Britons became less worried about their finances in February as inflation eased, and mortgage holders grew more confident that interest rates would stay low for quite some time, a survey showed on Monday.
The improvement in the Markit Household Finance Index survey is the latest sign that consumers are slowly regaining confidence, supporting the Bank of England's view that consumption will start growing again this year.
Households reported the lowest degree of pessimism about future finances since April 2010, survey compiler Markit said.
And the Household Finance Index rose to 38.7 in February from 36.4 in January, indicating the smallest worsening in people's current finances since December 2010, though the reading remains well below the 50 mark separating improvement from deterioration.
These positive developments meant that debt levels stabilised and households' appetite for major purchases moved back to levels not seen since the VAT (sales tax) rise in January 2011, said Markit economist Tim Moore.
Mortgage holders in particular were much less downbeat about their financial outlook, probably helped by expectations of continued low interest rates and hopes that this will keep a floor under property prices, he said.
The Bank indicated with its latest inflation forecasts last week that interest rates would not rise for quite some time.
The households' less downbeat assessment of their finances follows other surveys that showed an improvement in consumer morale as inflation fell to 3.6 percent in January, down from a three-year peak of 5.2 percent reached in September.
However, the Markit survey also highlighted the risks ahead.
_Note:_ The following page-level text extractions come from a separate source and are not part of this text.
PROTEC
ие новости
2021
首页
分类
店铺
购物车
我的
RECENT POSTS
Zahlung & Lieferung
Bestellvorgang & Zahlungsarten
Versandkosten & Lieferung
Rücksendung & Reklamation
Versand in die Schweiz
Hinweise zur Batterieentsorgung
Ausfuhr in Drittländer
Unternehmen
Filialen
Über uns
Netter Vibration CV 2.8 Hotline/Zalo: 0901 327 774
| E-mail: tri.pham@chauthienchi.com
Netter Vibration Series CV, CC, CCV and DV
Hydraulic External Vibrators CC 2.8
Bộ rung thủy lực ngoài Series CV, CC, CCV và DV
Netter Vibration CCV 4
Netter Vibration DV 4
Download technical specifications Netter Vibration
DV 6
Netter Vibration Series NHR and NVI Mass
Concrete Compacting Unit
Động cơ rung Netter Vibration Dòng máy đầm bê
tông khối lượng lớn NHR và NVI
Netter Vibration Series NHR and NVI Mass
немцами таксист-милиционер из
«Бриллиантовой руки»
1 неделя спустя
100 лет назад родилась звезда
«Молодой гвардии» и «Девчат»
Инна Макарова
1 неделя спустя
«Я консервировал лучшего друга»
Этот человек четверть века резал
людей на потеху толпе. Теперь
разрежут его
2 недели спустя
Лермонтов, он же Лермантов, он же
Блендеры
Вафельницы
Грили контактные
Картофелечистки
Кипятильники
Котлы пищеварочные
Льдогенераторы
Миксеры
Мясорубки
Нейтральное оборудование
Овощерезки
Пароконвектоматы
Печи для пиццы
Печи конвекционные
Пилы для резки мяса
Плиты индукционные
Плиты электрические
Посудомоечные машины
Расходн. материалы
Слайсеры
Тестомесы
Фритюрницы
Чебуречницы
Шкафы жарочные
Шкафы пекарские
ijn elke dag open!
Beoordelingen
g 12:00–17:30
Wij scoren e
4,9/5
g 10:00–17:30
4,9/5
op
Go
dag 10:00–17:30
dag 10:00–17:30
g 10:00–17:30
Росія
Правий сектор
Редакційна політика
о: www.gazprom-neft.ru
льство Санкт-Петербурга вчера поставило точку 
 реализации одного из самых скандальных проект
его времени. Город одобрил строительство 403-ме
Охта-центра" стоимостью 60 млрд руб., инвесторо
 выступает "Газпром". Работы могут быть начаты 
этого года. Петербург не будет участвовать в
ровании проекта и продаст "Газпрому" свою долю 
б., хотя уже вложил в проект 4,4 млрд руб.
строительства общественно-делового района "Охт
Wider job market uncertainty is constraining spending even among those seeing their own situation stabilise, Moore said.
Many Britons cut back spending last year as the soaring cost of living outpaced meagre wage rises while government spending cuts and unemployment levels not seen since the mid-1990s weighed on confidence.
However, retailers recorded a surprise jump in sales in January as Britons splashed out on furniture and sports goods, in a sign the economy has avoided a renewed recession after contracting at the end of 2011 and is returning to growth.